Locals displayed regalia at a Traditional Tlingit Regalia Fashion Show at the Haines Library on May 26, 2016. (Jillian Rogers)

Locals displayed regalia at a Traditional Tlingit Regalia Fashion Show at the Haines Library on May 26, 2016. (Jillian Rogers)

Researchers from New Mexico and Denmark were in Haines, Klukwan and Juneau the past couple months interviewing Alaska Native people about identity. After surveying more than 100 people, they presented the initial results from the study at the Haines Library and the Sealaska Heritage Institute in Juneau. (Audio courtesy of SHI.)

How strongly people connect with being Alaska Native could influence whether they feel more attached to their clan or their community. That’s one of the initial findings from a study led by Caitlin Stern and Jessie Barker.

Stern is from Haines originally but now is a fellow at the Santa Fe Institute in New Mexico. Barker is a researcher at Aarhus Institute in Denmark.

Barker explained how people identify with certain groups can impact their actions towards others. She said in one well-known psychological study, participants were asked to choose between two paintings.

“And they were divided into two groups based on which painting they preferred and then asked how willing they were to help somebody in the same group as them or a different group,” Barker said. “And people were much more helpful and generous towards people in their same group than the other group even though it was totally artificial, totally arbitrary and had only formed just a couple minutes before they asked these questions.”

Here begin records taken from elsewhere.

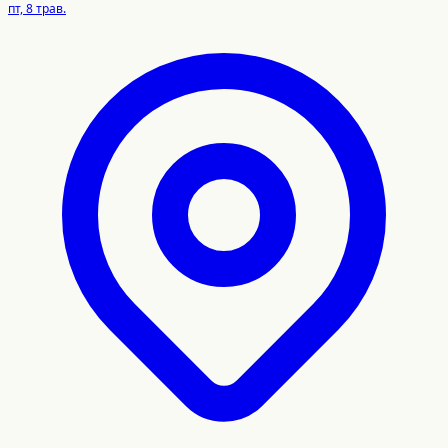
пт, 8 трав.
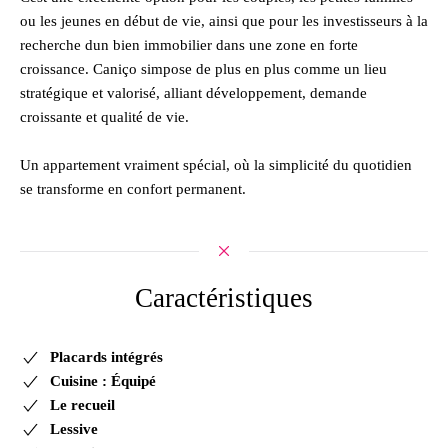
ou les jeunes en début de vie, ainsi que pour les investisseurs à la
recherche dun bien immobilier dans une zone en forte
croissance. Caniço simpose de plus en plus comme un lieu
stratégique et valorisé, alliant développement, demande
croissante et qualité de vie.
Un appartement vraiment spécial, où la simplicité du quotidien
se transforme en confort permanent.
Caractéristiques
Placards intégrés
Cuisine : Équipé
Le recueil
Lessive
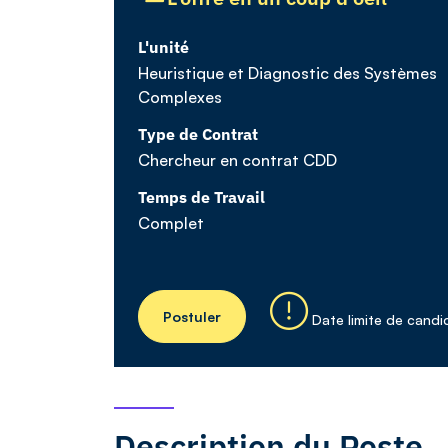
L'unité
Heuristique et Diagnostic des Systèmes
Complexes
Type de Contrat
Chercheur en contrat CDD
Temps de Travail
Complet
Postuler
Date limite de cand
Description du Poste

Barker and Stern wanted to know how Alaska Native identity shapes interactions with others. They focused on Tlingit people, since the majority of the 171 participants in their survey identified as Tlingit. The participants were asked about three pieces of identity:

“The moiety that people belong to, secondly their clan, and thirdly their kwáan, or home community,” Barker said.

The Tlingit moieties are Raven and Eagle or Wolf. Within each, there are a number of clans. The people from a given clan may live across many different kwáans, or home communities.

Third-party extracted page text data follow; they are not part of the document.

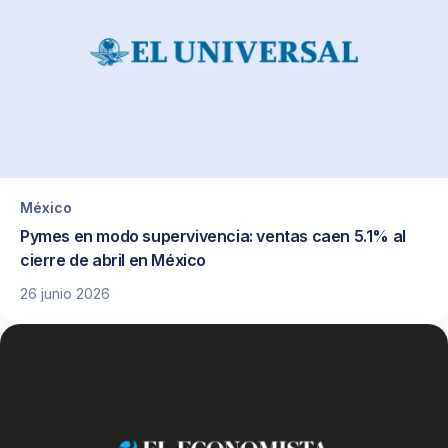
México
Pymes en modo supervivencia: ventas caen 5.1% al
cierre de abril en México
26 junio 2026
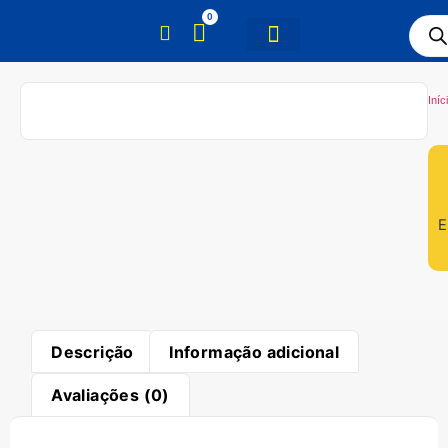
0
Iníc
E
Descrição
Informação adicional
Avaliações (0)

“And this is one of the things that we are really interested in investigating, how this geographic distribution of members of the same clans plays into the connections people have, the different ways that people identify with people and place,” Barker said.

Stern then explained some of the initial results. They asked participants about their ethnic identity – how strongly they connect with being Alaska Native. They also asked how strongly people identify with their clan and community.  Stern says they looked at whether one connection is stronger than the other.

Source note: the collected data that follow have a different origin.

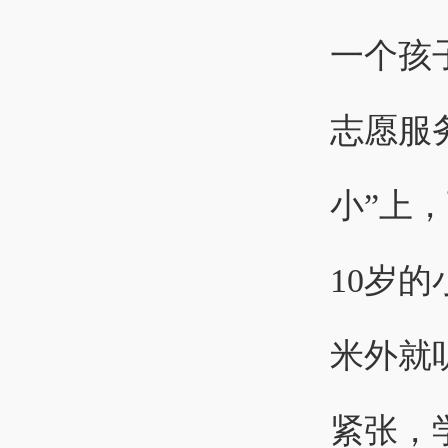
一个孩
志愿服
小”上
10岁
米外就
紧张，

“We’re really interested in this question because this is something a lot of our participants brought up in their interviews and because of some previous research on this topic,” Stern said. “So George Emmons, who did some previous research on this topic, actually thought that village or town is just an accidental geographical grouping of clans. So he really thought clan was the most important thing to people.”

Some participants said clan was more important, some said home community. Stern says they looked at those results and tried to see if there were any differences based on age or gender, and there were none. Then, they compared how strongly people connect with being Alaska Native.

“So what we’re gonna ask is if the strength of ethnic identity influences whether people identify more strongly with their clan or their home community.”

The answer appears to be yes.

“People who identify more strongly as Alaska Native are more likely to identify with their clan than with their community,” Stern said.

The researchers also asked about ‘identity in action.’ They asked who would be most likely to ask you for help, and who would you be mostly likely to ask for help.

“So for both of these questions, the majority of people said they would be most likely to ask someone who is from the same community but a different clan for help,” Stern said.

Barker and Stern say they have a lot more analysis to do from the survey and interview results. The researchers say their study is one of the first to investigate these aspects of identity in Alaska Natives. They say the cultural resurgence happening now makes it an exciting time to ask these questions.